La peau et les fluides corporels mouillés sont des choses que la plupart des gens préfèrent éviter.



Mais pour un biologiste marin comme Cheryl Lewis Ames, professeur agrégé de biologie maritime appliquée à la Graduate University of Agricultural Science de l’Université de Tohoku (Japon), ces restes de vie sont devenus une clé magique pour détecter l’invisible.

Tout organisme vivant dans l’océan laissera inévitablement des traces contenant son ADN – ADN environnemental (ADNe) – détectable dans des échantillons d’eau prélevés dans l’océan



Ce n’est que récemment que la technologie de séquençage moléculaire est devenue suffisamment avancée pour effectuer des analyses d’ADN électronique sur le terrain afin d’identifier les espèces qui pourraient être en hazard, envahissantes ou dangereuses, et qui pourraient autrement passer inaperçues.

Ames a choisi des web-sites d’échantillonnage dans les Keys de Floride (États-Unis) où des espèces de méduses à l’envers Cassiopea sont présentes pour tester leur nouveau kit de séquençage d’ADN électronique Fieldable – appelé FeDS.
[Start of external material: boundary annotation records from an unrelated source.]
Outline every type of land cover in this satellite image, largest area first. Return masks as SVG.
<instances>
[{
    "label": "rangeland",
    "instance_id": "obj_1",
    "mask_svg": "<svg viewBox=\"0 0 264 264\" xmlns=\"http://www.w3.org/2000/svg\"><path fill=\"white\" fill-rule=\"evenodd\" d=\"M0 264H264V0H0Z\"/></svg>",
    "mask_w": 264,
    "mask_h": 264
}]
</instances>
L’utilisation de l’ADN électronique pour l’identification de plusieurs espèces est un processus en plusieurs étapes appelé métabarcodage. Étant donné que la matrice d’ADN mixte doit d’abord être amplifiée à l’aide de la réaction en chaîne par polymérase (PCR), les expériences de métabarcodage sur le terrain n’ont été possibles que récemment grâce aux thermocycleurs à piles et à d’autres appareils portables.

La détermination de l’identité d’une espèce à partir de petits morceaux d’ADN filtrés à partir d’eau de mer nécessite l’utilisation d’un séquenceur de nouvelle génération (NGS), une machine qui occupe traditionnellement tout le comptoir de bureau dans un laboratoire et nécessite une prise électrique. Une nouveauté de la technologie portable utilisée dans cette étude – Nanopore MinION – est que lorsque des morceaux d’ADN passent à travers un pore microscopique dans l’appareil, les différences de courant électrique déterminent le code exclusive de chaque brin d’ADN.

Au lieu des machines de séquençage généralement de grande taille utilisées pour accomplir une telle tâche, Ames et son équipe testaient un système Nanopore de la taille d’un téléphone transportable, alimenté par un ordinateur transportable. Une goutte du mélange d’eDNA préparé ajoutée au séquenceur portable révèle à l’écran le code génétique de tout l’ADN qui le traverse en temps réel.

Ensuite, les séquences d’ADN sont recherchées dans une énorme base de données de séquences pour déterminer quelles espèces sont représentées par l’ADNe collecté sur location ce jour-là. La mise à niveau des variations « hors ligne » du logiciel nécessaire et le pré-téléchargement de la base de données de référence sur l’ordinateur portable signifiaient que l’ensemble du processus de métabarcodage pouvait être conduit au-delà des murs d’un laboratoire, loin de la connexion World-wide-web.

Ames et l’équipe ont détecté 53 espèces de méduses, dont Cassiopea, la méduse à l’envers, deux espèces venimeuses de méduses-boîtes, de nombreuses espèces avec des formes hydroïdes et deux espèces de méduses traquées qui n’étaient auparavant pas signalées dans les Keys de Floride, indiquant que le processus pourrait révéler des espèces qui, autrement, passeraient inaperçues.

« J’espère qu’un jour ce système sera utilisé pour atténuer les piqûres, presque comme une software de prévisions météorologiques qui signale également le » risque de piqûres de méduses « sur certaines plages », a déclaré Ames.

Ames a passé une grande partie de son temps à mener des recherches dans des domaines où les piqûres de gelée sont courantes, et des avertissements sur la présence de gelées venimeuses dans la région pourraient éviter d’innombrables blessures aux nageurs. Outre les fins pratiques de la pêche et de la conservation, le fait qu’un échantillon d’eau de mer puisse révéler les organismes à proximité est vraiment une merveille.